SanDisk (SNDK) shares plunged over 13% on Thursday, falling as low as $1,707.58 intraday, as a broad market rotation out of AI hardware and memory chip names into AI software stocks triggered widespread profit-taking. The selloff was driven entirely by momentum unwind, not by any company-specific negative news, and hit SanDisk particularly hard given its staggering 756% year-to-date gains and over 4,200% return over the past 12 months.
Despite the sharp decline, Wall Street analysts maintained their bullish outlook. Bank of America raised its price target from $2,100 to $2,500, with analyst Wamsi Mohan modeling June-quarter revenue of $9.1 billion and EPS of $37.01, well above consensus. Bernstein also increased its target to $3,000, citing new long-term supply agreements that reduce earnings volatility. Mohan expects NAND supply/demand imbalance to persist through mid-2027.
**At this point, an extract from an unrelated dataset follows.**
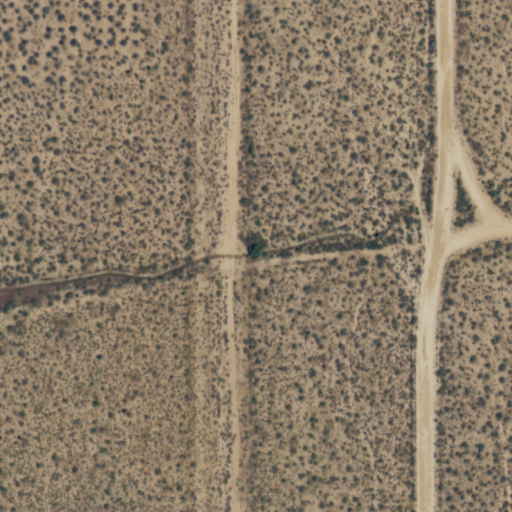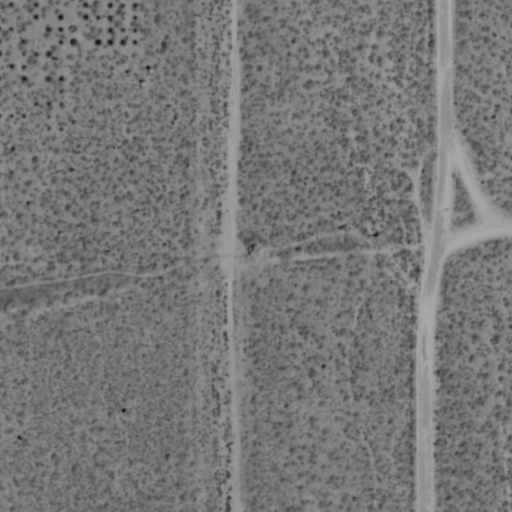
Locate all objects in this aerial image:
road: (475, 234)
road: (230, 255)
road: (438, 256)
However, risks remain. YMTC (Yangtze Memory Technologies Co.) was flagged as a structural threat—if it shifts from serving China’s domestic market to global competition, NAND pricing could weaken faster. Industry watcher Ming-Chi Kuo warned the memory supply-demand gap will widen through 2027, while Apple lobbies U.S. officials over CXMT for DRAM supply diversification.
Technically, SNDK still trades above its 20-, 50-, and 200-day moving averages, with bullish MA alignment intact, though RSI cooled to 46.62. The stock’s market cap stands near $301 billion.